The $1 trillion infrastructure bill passed the House on Friday, with President Biden set to sign it into law. The bill includes $550 billion in new spending on roads, bridges, utilities, broadband and green initiatives. The immediate impact to earnings is expected to be modest and the impact on inflation limited given the gradual acceleration in earnings. Buried in the negotiations that resulted in the passage was a commitment to pass the Build Back Better spending deal by next week and a commitment from moderate Democrats to support the legislation pending a score by the Congressional Budget Office.

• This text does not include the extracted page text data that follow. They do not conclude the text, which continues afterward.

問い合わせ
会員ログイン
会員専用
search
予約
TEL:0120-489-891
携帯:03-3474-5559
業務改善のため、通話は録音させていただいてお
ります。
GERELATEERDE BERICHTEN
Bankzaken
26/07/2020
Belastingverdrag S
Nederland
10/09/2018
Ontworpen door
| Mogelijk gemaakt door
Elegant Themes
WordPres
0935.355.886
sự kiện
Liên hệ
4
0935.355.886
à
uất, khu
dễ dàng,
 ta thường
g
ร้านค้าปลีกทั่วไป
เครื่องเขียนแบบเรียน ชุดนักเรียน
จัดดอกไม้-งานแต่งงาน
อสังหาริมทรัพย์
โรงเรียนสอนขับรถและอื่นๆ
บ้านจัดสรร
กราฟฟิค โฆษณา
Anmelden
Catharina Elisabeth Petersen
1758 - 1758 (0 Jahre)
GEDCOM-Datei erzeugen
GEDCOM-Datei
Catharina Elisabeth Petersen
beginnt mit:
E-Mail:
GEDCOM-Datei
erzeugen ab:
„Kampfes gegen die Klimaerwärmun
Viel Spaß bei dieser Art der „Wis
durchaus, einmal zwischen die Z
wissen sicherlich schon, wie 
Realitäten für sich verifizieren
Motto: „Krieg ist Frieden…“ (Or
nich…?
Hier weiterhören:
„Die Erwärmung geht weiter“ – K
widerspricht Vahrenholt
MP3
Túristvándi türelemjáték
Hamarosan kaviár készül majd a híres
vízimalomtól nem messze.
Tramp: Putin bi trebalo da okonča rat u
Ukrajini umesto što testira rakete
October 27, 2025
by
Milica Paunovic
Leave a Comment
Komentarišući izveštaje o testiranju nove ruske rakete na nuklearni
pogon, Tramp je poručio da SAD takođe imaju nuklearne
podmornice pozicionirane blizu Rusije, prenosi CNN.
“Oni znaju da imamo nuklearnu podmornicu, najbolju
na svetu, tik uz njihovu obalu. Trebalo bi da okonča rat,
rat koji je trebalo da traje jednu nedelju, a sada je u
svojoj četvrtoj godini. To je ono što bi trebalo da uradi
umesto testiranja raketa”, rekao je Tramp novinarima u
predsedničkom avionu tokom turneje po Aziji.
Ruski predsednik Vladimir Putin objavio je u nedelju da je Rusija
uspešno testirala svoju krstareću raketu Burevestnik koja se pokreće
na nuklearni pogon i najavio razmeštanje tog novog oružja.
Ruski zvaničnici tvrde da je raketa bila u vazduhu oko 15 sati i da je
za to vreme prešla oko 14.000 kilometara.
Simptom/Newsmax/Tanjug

Third-quarter earnings season is nearly complete with 90% of companies reported, and the S&P 500 saw its sixth-straight quarter with growth more than 10% better than originally estimated. Earnings growth was 42% led by energy, materials, and industrials. Revenue growth of 16% was the second highest since 2008. Estimates for forward quarters shows deceleration, with 21% growth expected in the fourth quarter, with little adjustment in the estimate since July. Analysts are concerned that margins have peaked given the pressure on input costs, with the net margin in the third quarter of 12.9% above the five-year average of 10.9%, but modestly below the second quarter at 13.1%. Continued positive estimate revisions are important, given that the S&P 500 currently trades at 21.4x, well above the long-term average of 16.5x.
What to Watch
Inflation data will be closely watched this week, with producer price inflation reported on Tuesday and consumer price inflation on Wednesday. Other notable releases include NFIB Small Business on Tuesday, and consumer sentiment and JOLTS job openings on Friday. Thursday is Veterans Day, so there are no releases.